Your goal: Write out the lines below once more, exactly as they appear. Do not include pictures.

══ Data extract ══

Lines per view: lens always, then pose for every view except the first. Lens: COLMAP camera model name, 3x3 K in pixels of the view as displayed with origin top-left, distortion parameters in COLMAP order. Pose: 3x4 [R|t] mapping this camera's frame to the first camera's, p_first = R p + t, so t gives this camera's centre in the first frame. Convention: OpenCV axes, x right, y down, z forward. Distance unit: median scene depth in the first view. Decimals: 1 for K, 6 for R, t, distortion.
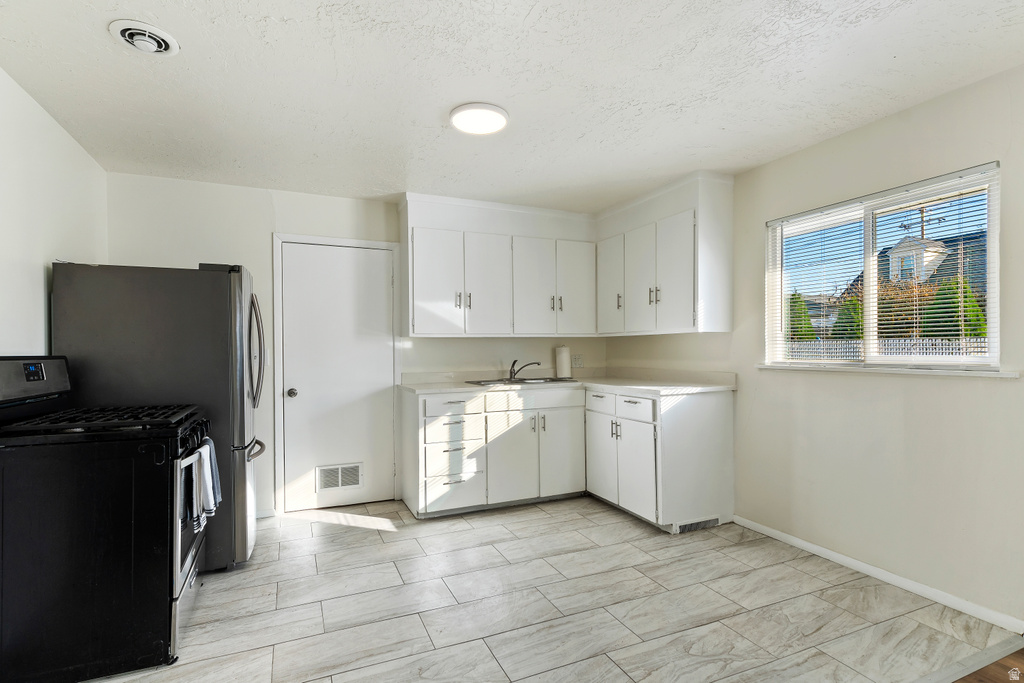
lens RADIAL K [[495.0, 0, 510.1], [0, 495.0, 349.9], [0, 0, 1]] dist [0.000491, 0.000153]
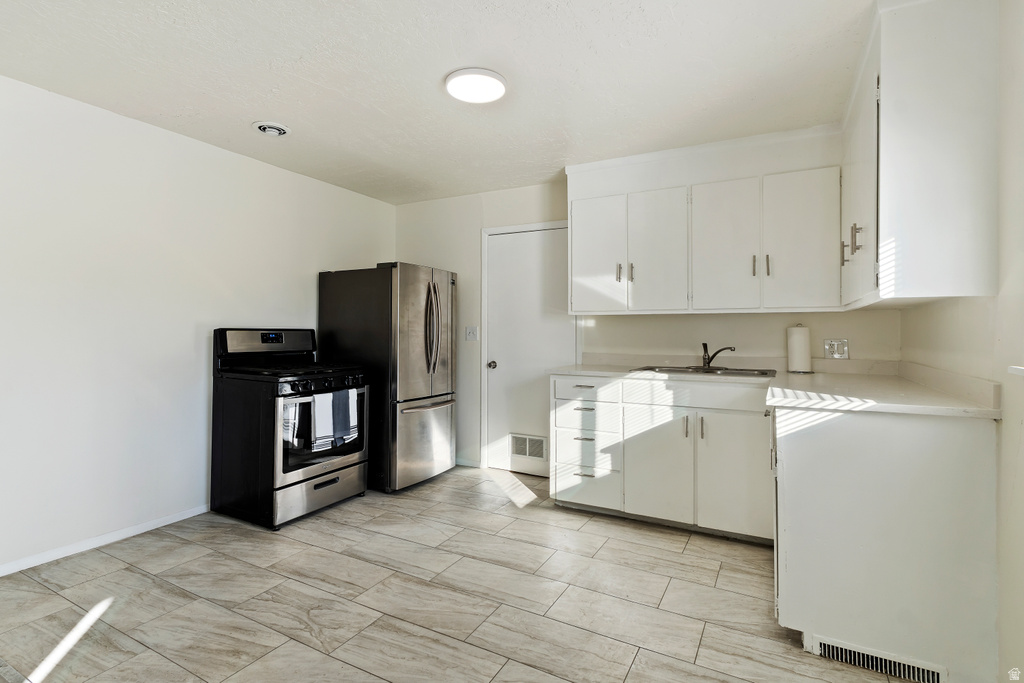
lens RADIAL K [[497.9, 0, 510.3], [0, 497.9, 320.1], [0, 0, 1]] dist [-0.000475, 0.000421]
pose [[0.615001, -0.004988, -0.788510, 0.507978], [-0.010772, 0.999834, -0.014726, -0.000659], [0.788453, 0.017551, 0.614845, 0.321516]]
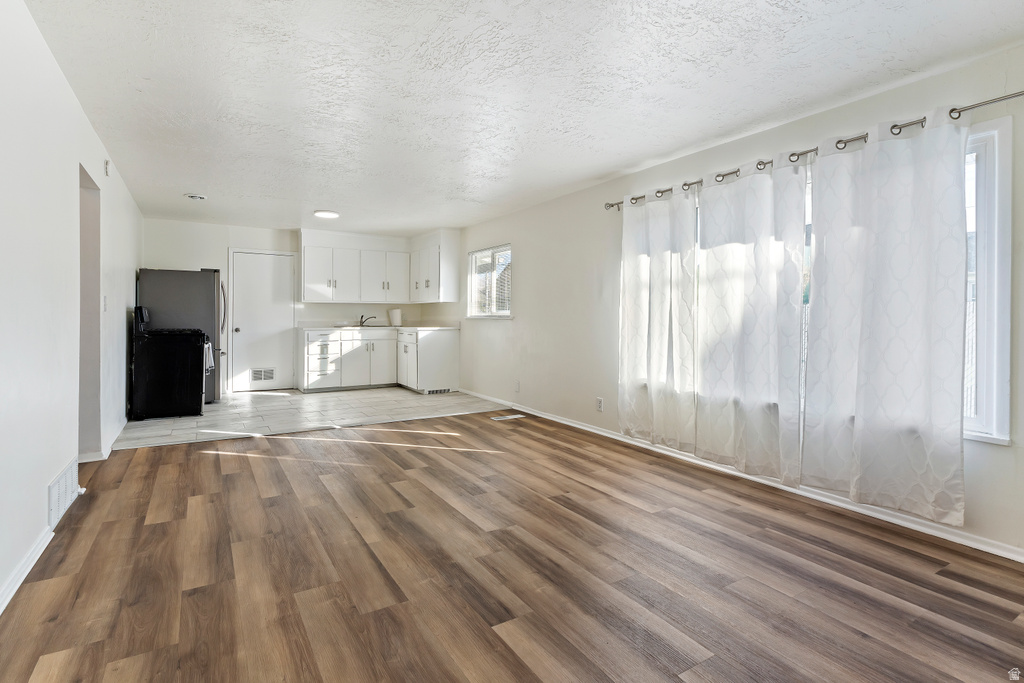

═══

Your response:
Lines per view: lens always, then pose for every view except the first. Lens: COLMAP camera model name, 3x3 K in pixels of the view as displayed with origin top-left, distortion parameters in COLMAP order. Pose: 3x4 [R|t] mapping this camera's frame to the first camera's, p_first = R p + t, so t gives this camera's centre in the first frame. Convention: OpenCV axes, x right, y down, z forward. Distance unit: median scene depth in the first view. Decimals: 1 for K, 6 for R, t, distortion.
lens RADIAL K [[495.0, 0, 510.1], [0, 495.0, 349.9], [0, 0, 1]] dist [0.000491, 0.000153]
lens RADIAL K [[497.9, 0, 510.3], [0, 497.9, 320.1], [0, 0, 1]] dist [-0.000475, 0.000421]
pose [[0.615001, -0.004988, -0.788510, 0.507978], [-0.010772, 0.999834, -0.014726, -0.000659], [0.788453, 0.017551, 0.614845, 0.321516]]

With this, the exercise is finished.